Серьезная же дискуссия о реальности атомов, с опорой на опыт в комбинации с существенно более развитыми теоретическими методами, пришла к своему завершению после 1908 г. Скепсис начала 20-го века оказался преодолен благодаря экспериментам, в которых был остроумно задействован «посредник» – мелкая частичка, брошенная в жидкость. От нее требовалось быть настолько мелкой, чтобы случайным образом дергаться в жидкости под действием «пинков», которые сообщают ей непрестанно движущиеся молекулы, но при этом достаточно крупной, чтобы (в отличие от самих молекул и атомов) ее можно было разглядеть в микроскоп. Оказалось, что характер видимого движения такой частички действительно определяется «пинками» со стороны предполагаемых невидимых агентов и, более того, отражает некоторые свойства этих агентов, например их массу и характерный размер, – в полном согласии с тем, что получалось, если считать эти агенты молекулами. Что же более основательно доказывает физическое, а не номенклатурное существование каких-либо объектов, как не удары, получаемые с их стороны?

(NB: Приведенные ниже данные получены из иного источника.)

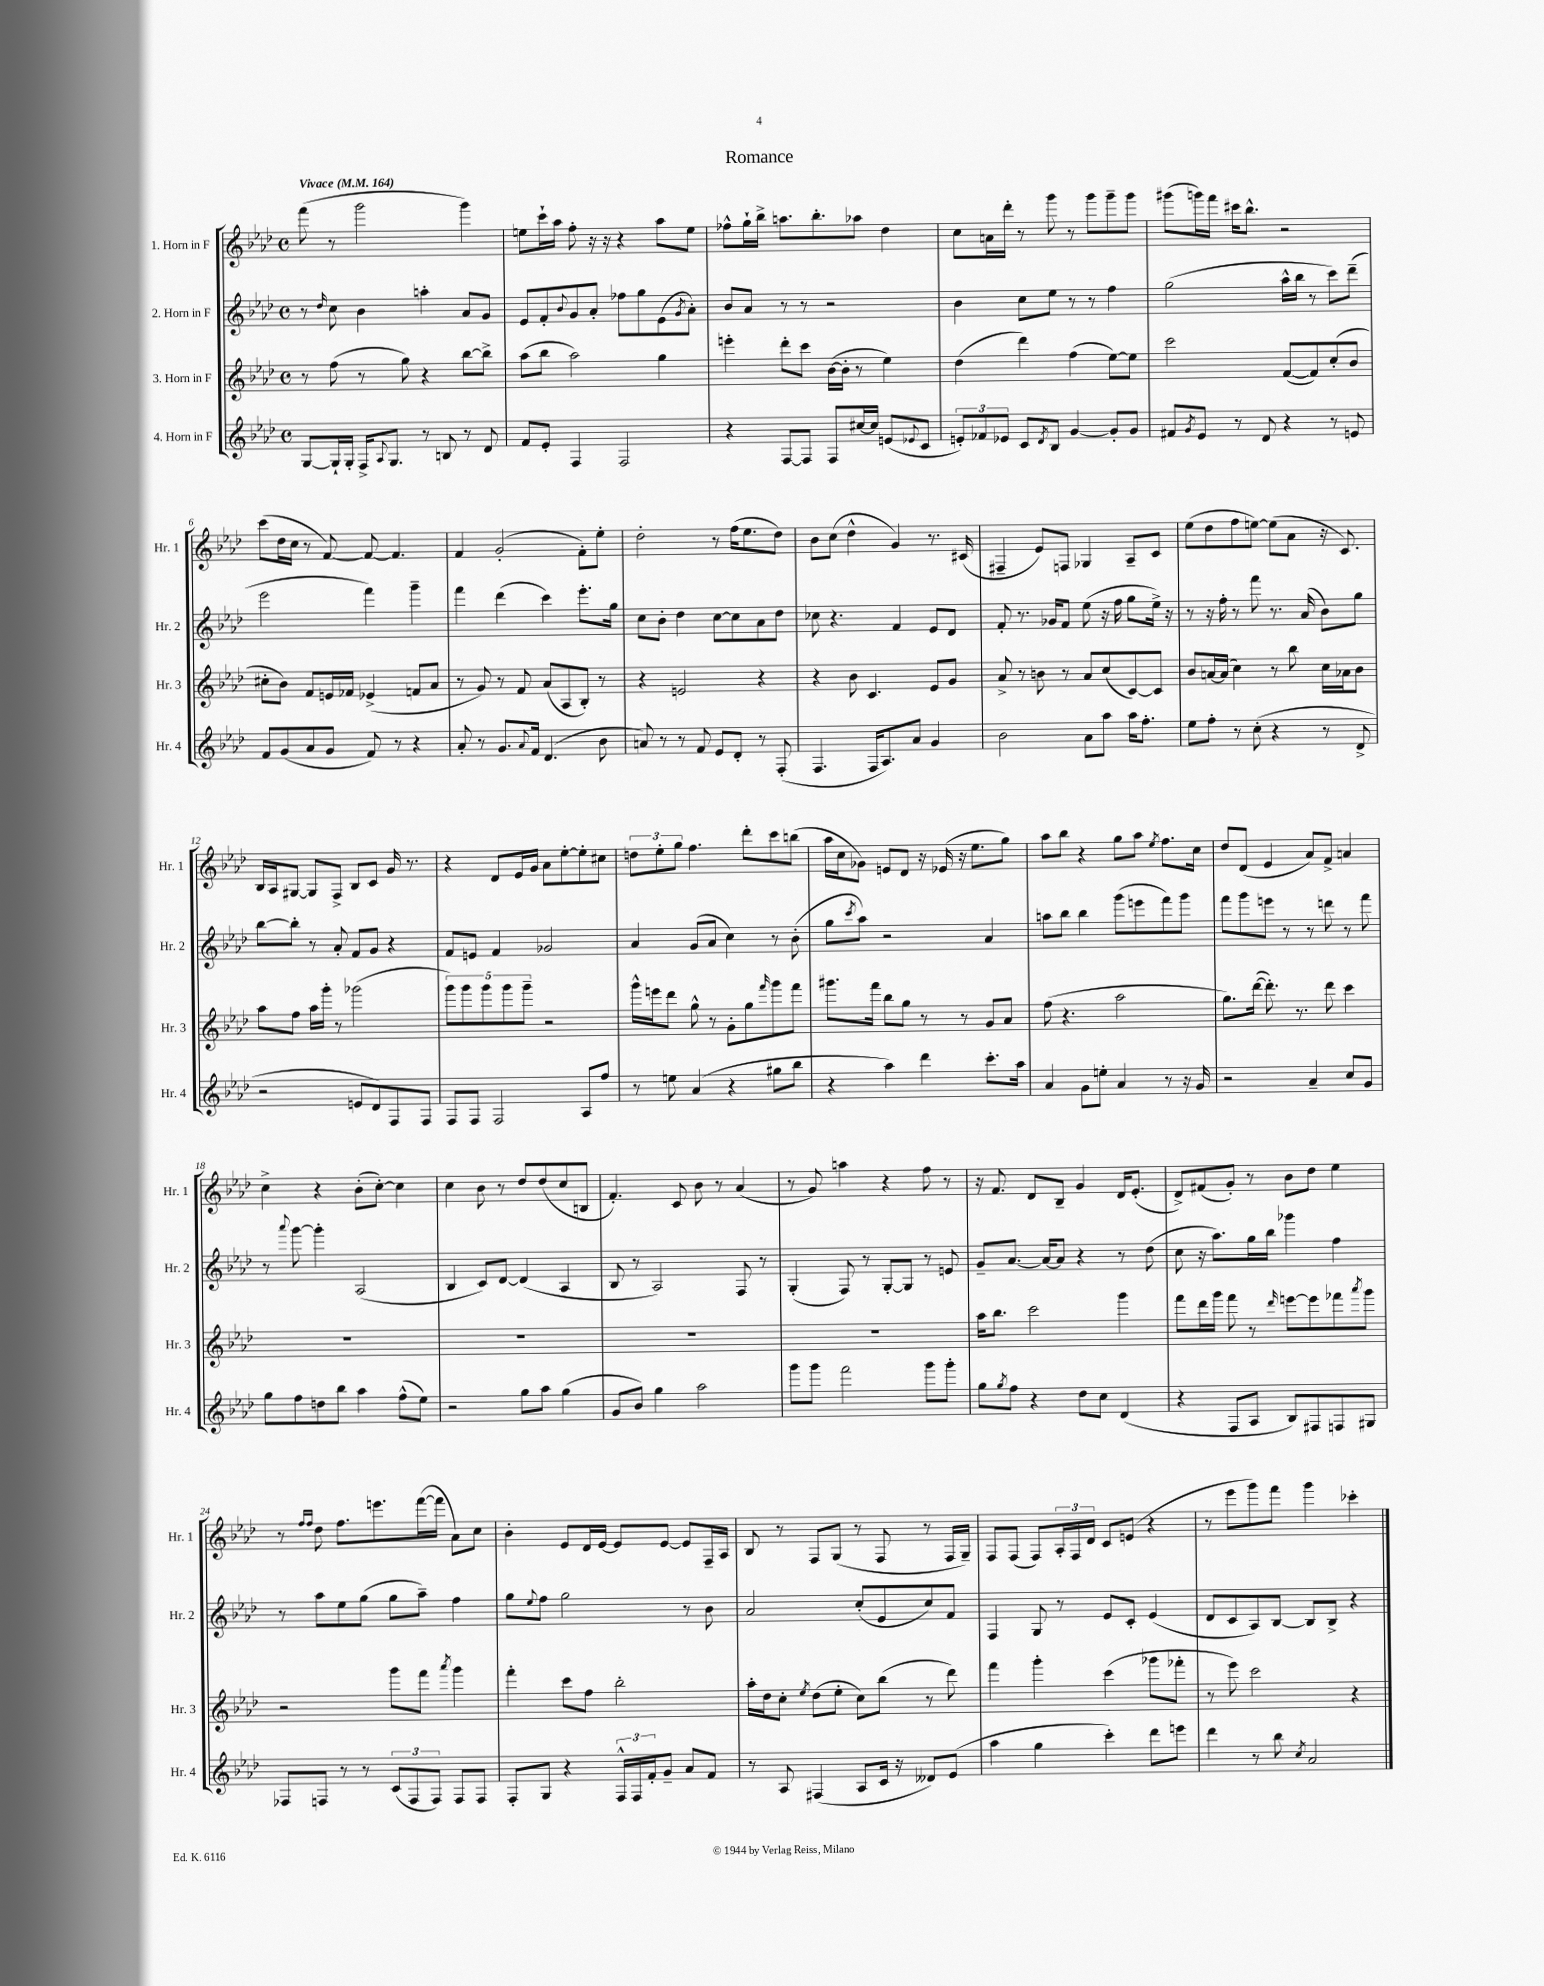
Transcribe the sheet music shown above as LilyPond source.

\header { title = "Romance" }
<<
\new StaffGroup <<
\new Staff = "s0" \with { instrumentName = "1. Horn in F" shortInstrumentName = "Hr. 1" } {
    \clef treble \key aes \major \defaultTimeSignature \time 4/4 \tempo "Vivace" 4 = 164
    f'''8( r8 g'''2 g'''4) |
    e''8 c'''16-! aes''16 f''8-. r16 r16 r4 aes''8 e''8 |
    fes''8-^ g''16-! bes''16-> a''8. bes''8.-. aes''8 des''4 |
    c''8 a'16 des'''16-. r8 g'''8 r8 g'''8 g'''8-- g'''8 |
    gis'''8( g'''16) f'''16 cis'''16 bes''8.-^ r2 |
    c'''8( des''16 c''16 r8 f'8~) f'8~ f'4. |
    f'4 g'2-.( f'8-.) ees''8-. |
    des''2-. r8 f''16( ees''8. des''8) |
    bes'8 c''8( des''4-^ g'4) r8. cis'16( |
    fis4-- ees'8) f8 ges4 aes8-- c'8 |
    ees''8( des''8 f''8 e''8~) e''8( aes'8 r16 c'8.) |
    bes16 aes16 gis8~ gis8 f8-> bes8 c'8 g'16 r8. |
    r4 des'8 ees'16 g'16 aes'8 ees''8~-. ees''8-. cis''8 |
    \tuplet 3/2 { d''8 ees''8-. g''8 } f''4. des'''8-. c'''8 b''8( |
    aes''16 c''16 ges'8) e'8 des'8 r16 ees'16( r16 ees''8. g''8) |
    aes''8 bes''8 r4 g''8 aes''8 \acciaccatura { ees''8 } f''8. c''16 |
    des''8 des'8( ees'4 aes'8) f'8-> a'4 |
    c''4-> r4 bes'8-.( c''8~-.) c''4 |
    c''4 bes'8 r8 des''8 des''8( c''8 b8 |
    f'4.-.) c'8 bes'8 r8 aes'4( |
    r8 g'8) a''4 r4 f''8 r8 |
    r16 f'8. des'8 bes8-- g'4 des'16 ees'8.-.( |
    des'8->) fis'8( g'8-.) r8 bes'8 des''8 ees''4 |
    r8 \grace { f''16 f''16 } des''8 f''8. e'''8. f'''16~( f'''16 aes'8) c''8 |
    bes'4-. ees'8 des'16 ees'16~ ees'8 ees'8~ ees'8 f16-- aes16 |
    bes8 r8 f8 g8( r8 f8 r8 f16 g16--) |
    f8 f8( f8) \tuplet 3/2 { aes16-. f16 des'16 } c'8 e'8( r4 |
    r8 ees'''8 g'''8) f'''8 g'''4 ces'''4-. \bar "|." |
}
\new Staff = "s1" \with { instrumentName = "2. Horn in F" shortInstrumentName = "Hr. 2" } {
    \clef treble \key aes \major \defaultTimeSignature \time 4/4
    r8 \grace { des''16 } c''8 bes'4 a''4-. aes'8 g'8 |
    ees'8 f'8-. \appoggiatura { bes'8 } g'8 aes'8-. fes''8 g''8 ees'8( \acciaccatura { g'8 } aes'8-.) |
    bes'8 aes'8 r8 r8 r2 |
    bes'4 c''8 ees''8 r8 r8 f''4 |
    g''2( aes''16-^ bes''16 r8 c'''8) des'''8--( |
    ees'''2 f'''4) g'''4-- |
    f'''4 des'''4( c'''4) ees'''8.-. g''16 |
    c''8 bes'8-. des''4 c''8~ c''8 aes'8 des''8 |
    ces''8 r4. f'4 ees'8 des'8 |
    f'8-. r8. ges'16 f'8 ees''8( r16 f''16 g''8 ees''16->) r16 |
    r8 r16 f''16-. r8 f'''8 r8. aes'16( bes'8) g''8 |
    bes''8~ bes''8-. r8 aes'8-. f'8 g'8 r4 |
    f'8 e'8 f'4 ges'2 |
    aes'4 g'8( aes'8 c''4) r8 bes'8-.( |
    g''8 \acciaccatura { c'''8 } aes''8) r2 aes'4 |
    a''8 bes''8 bes''4 g'''8( e'''8 f'''8) g'''8 |
    f'''8 g'''8 e'''8 r8 r8 d'''8 r8 f'''8 |
    r8 \appoggiatura { aes'''8 } g'''8~ g'''4-. aes2( |
    bes4 c'8) des'8~ des'4( aes4 |
    bes8 r8 aes2) f8 r8 |
    g4-.( f8) r8 g8~-. g8 r8 e'8 |
    g'8-- aes'8.~ aes'16~ aes'8 r4 r8 des''8( |
    c''8 r16 aes''8.) g''16 bes''16 ges'''4 f''4 |
    r8 aes''8 ees''8 g''8( g''8 aes''8--) f''4 |
    g''8 \appoggiatura { ees''8 } f''8 g''2 r8 bes'8 |
    aes'2 c''8-.( ees'8 c''8) f'8 |
    f4 g8 r8 ees'8 c'8-. ees'4( |
    des'8 c'8 aes8) bes8~ bes8 bes8-> r4 \bar "|." |
}
\new Staff = "s2" \with { instrumentName = "3. Horn in F" shortInstrumentName = "Hr. 3" } {
    \clef treble \key aes \major \defaultTimeSignature \time 4/4
    r8 f''8( r8 g''8) r4 bes''8~ bes''8-> |
    aes''8( bes''8 aes''2) g''4 |
    e'''4-. des'''8-. c'''8 bes'16~( bes'16-. r8 ees''4) |
    des''4( des'''4) f''4( ees''8~) ees''8 |
    c'''2 f'8~( f'8) c''8-.( bes'8 |
    cis''8-. bes'8) f'8 e'16 fes'16 ees'4->( f'8 aes'8 |
    r8 g'8) r8 f'8 aes'8( aes8 bes8-.) r8 |
    r4 e'2 r4 |
    r4 bes'8 c'4. ees'8 g'8 |
    aes'8-> r8 b'8 r8 aes'8 c''8( c'8~) c'8 |
    bes'8 a'16~ a'16( c''4) r8 bes''8 c''16 aes'16 bes'8 |
    aes''8 f''8 aes''16 g'''16-. r8 ges'''2( |
    \tuplet 5/4 { g'''8) g'''8 g'''8 g'''8 g'''8-- } r2 |
    g'''16-^ e'''16 des'''8 g''8-^ r8 g'8-. g''8 \grace { f'''16 } g'''8 f'''8 |
    gis'''8. f'''16 bes''8 g''8 r8 r8 g'8 aes'8 |
    f''8( r4. aes''2 |
    g''8.) des'''16~( des'''8.-.) r8. des'''8 c'''4 |
    R1 |
    R1 |
    R1 |
    R1 |
    aes''16 bes''8. c'''2 g'''4 |
    f'''8 des'''16 g'''16 f'''8 r8 \grace { des'''16 } e'''8~ e'''8 fes'''8 \acciaccatura { aes'''8 } g'''8 |
    r2 g'''8 f'''8 \acciaccatura { aes'''8 } g'''4 |
    f'''4-. c'''8 f''8 bes''2-. |
    aes''16-. des''16 c''8-. \acciaccatura { ees''8 } des''8( ees''8-. c''8) bes''8( r8 des'''8) |
    f'''4 g'''4-. c'''4( ges'''8 fes'''8-. |
    r8 ees'''8) c'''2 r4 \bar "|." |
}
\new Staff = "s3" \with { instrumentName = "4. Horn in F" shortInstrumentName = "Hr. 4" } {
    \clef treble \key aes \major \defaultTimeSignature \time 4/4
    g8~ g16-! g16-. f16-> \appoggiatura { aes8 } g8. r8 b8 r8 des'8 |
    f'8 ees'8-. f4 f2 |
    r4 f8~ f8 f8 cis''16~ cis''16 e'8( \appoggiatura { ees'8 } c'8 |
    \tuplet 3/2 { e'8-.) fes'8 ees'8 } c'8 \acciaccatura { des'8 } bes8 g'4~ g'8-. g'8 |
    fis'8 \acciaccatura { g'8 } ees'8 r8 des'8 r4 r8 e'8 |
    f'8 g'8( aes'8 g'8 f'8) r8 r4 |
    aes'8-. r8 g'8. \appoggiatura { aes'8 } f'16 des'4.( bes'8 |
    a'8) r8 r8 f'8 ees'8 des'8-. r8 f8-.( |
    f4. f16 aes8.) aes'8 g'4 |
    bes'2 aes'8 aes''8 aes''16 f''8.-. |
    ees''8 f''8-. r8 c''8-.( r4 r8 des'8-> |
    r2 e'8 des'8) f8 f8 |
    f8 f8 f2 aes8 f''8 |
    r8 e''8 aes'4( r4 gis''8 bes''8 |
    r4 aes''4) des'''4 c'''8.-. aes''16 |
    aes'4 g'8 e''8-. aes'4 r8 r16 g'16 |
    r2 aes'4-- c''8 g'8 |
    g''8 f''8 d''8 bes''8 aes''4 f''8-^( ees''8) |
    r2 g''8 aes''8 g''4( |
    g'8 bes'8) g''4 aes''2 |
    g'''8 g'''8 f'''2 g'''8 g'''8-. |
    g''8 \acciaccatura { g''8 } f''8 r4 des''8 c''8 des'4( |
    r4 f8 aes8 bes8) fis8 f8 gis8 |
    fes8 f8 r8 r8 \tuplet 3/2 { c'8( f8 f8) } f8 f8 |
    f8-. g8 r4 \tuplet 3/2 { f16-^ f16 f'16-. } g'8-- aes'8 f'8 |
    r8 aes8 fis4( aes8 c'16 r16 deses'8) ees'8( |
    aes''4 g''4 c'''4-.) des'''8 e'''8 |
    des'''4 r8 bes''8 \acciaccatura { c''8 } aes'2 \bar "|." |
}
>>
>>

Атомы прочно и уже безвозвратно прописались в наших взглядах на мир.
Но победа передового атомизма во всемирном масштабе не обошлась, как это случается в подобных ситуациях, без перегибов. Вольно или невольно мысль склонялась к тому, что раз атомы пихаются как маленькие мячики, то, наверное, они и представляют собой что-то похожее на мячики, только
Желание видеть внутреннее устройство вещей как миниатюризацию чего-то привычного было все еще заметно в модели атома, которая появилась в 1913 г. В ней атом уподоблялся планетной системе с электронами вместо планет и ядром вместо звезды, но на орбиты накладывались жесткие условия, из-за которых оказывались возможными лишь отдельные, «избранные» орбиты. Эта модель была прогрессивной для того момента, она принесла Нобелевскую премию ее автору, Бору, но и пользу в качестве важного шага к разрыву с классической картиной мира, но это неправильная модель. Тем не менее аналогия с «понятным» устройством вещей сделала ее, по существу, мемом, хотя после появления настоящей квантовой механики сам автор модели, Бор, сталкиваясь с апелляциями к ней, вопрошал: «Они что, никогда не слышали про квантовую механику?» При случае стоит спросить себя, каким же образом несколько орбит превращают крохотный объем пространства во что-то, похожее не на диск, а на шар? И как, собственно, организовать атом, одинаковый по всем направлениям, исходящим из его центра, в простейшем случае, когда там имеется всего один электрон? (Солнечную систему с одним только Меркурием сложно назвать шарообразной.)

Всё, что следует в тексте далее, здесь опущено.